Ultimately the Knights free Henrietta from the energy-creatures, who fade away when deprived of their summoner, and the heroes take the woman and her son back to Durvale to be cured. In a last minute turnabout, Fallow and the other townsfolk show up, duly chastened and ready to accept the ways of science over superstition.

I don't think John Broome was a feminist as such, and therefore he probably didn't have much to say about the status of women in patriarchal society, which has often been a theme on which witch-hunt stories have expatiated. Yet it's worth remembering that he did create DC Comics's second version of Star Sapphire, analyzed here as a Jekyll-Hyde figure caught between a desire to be traditionally feminine and a coequal pleasure in being "the boss." The apparent widow-woman Henrietta Dromer has far less depth than Star Sapphire, and the reader knows nothing of her position in the Harrow community, but it's at least possible that when one hallucination attacks the domicile of town leader Fallow, that event may express some feminine resentment of Harrow's patriarchal leader. It's also of passing interest that in the Dutch language-- a language that would have been spoken in some New England colonies-- "dromer" means "dreamer." 

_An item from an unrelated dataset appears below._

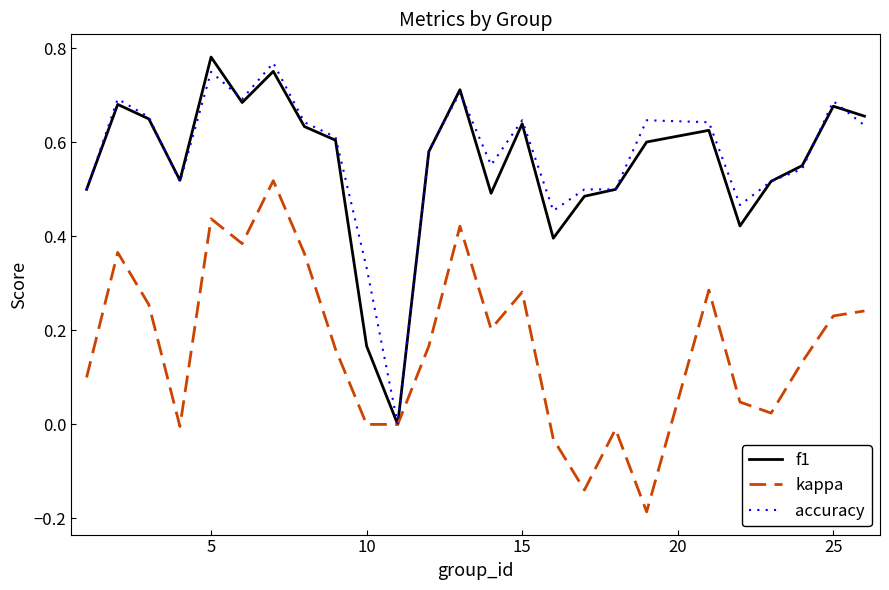

What is the maximum value for f1?

0.8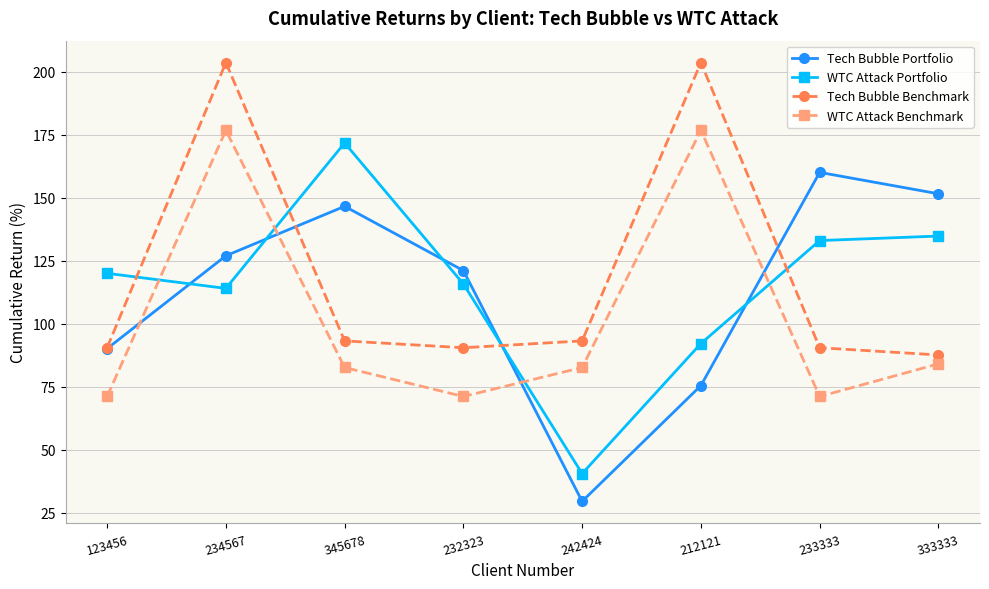

How many data points in Tech Bubble Portfolio are above 126?

4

Of even greater mythopoeic interest are Broome's uses of the names "Harrow" and "Fallow." Harrowing is the process by which a farmer readies the land for planting seed, but over time the word has also taken on some emotional resonances: a fearful experience is said to be "harrowing," and the Messiah's descent into hell is typically called a "harrowing." Calling the town "Harrow" taps into some of these meanings as well as just evoking the idea of a farming-community. Of equal interest is Fallow's name, for when a farmer wants to allow overused land to "lie fallow" in order to replenish its nutrients, he does indeed harrow the land once more, but without introducing seeds. In the context of the story, the town of Harrow has allowed itself to "lie fallow" for too long by not accepting progress and scientific advancement-- and the Knights, by venturing into the staid town to purge it of an alien illness, have introduced the "seed" of rebirth.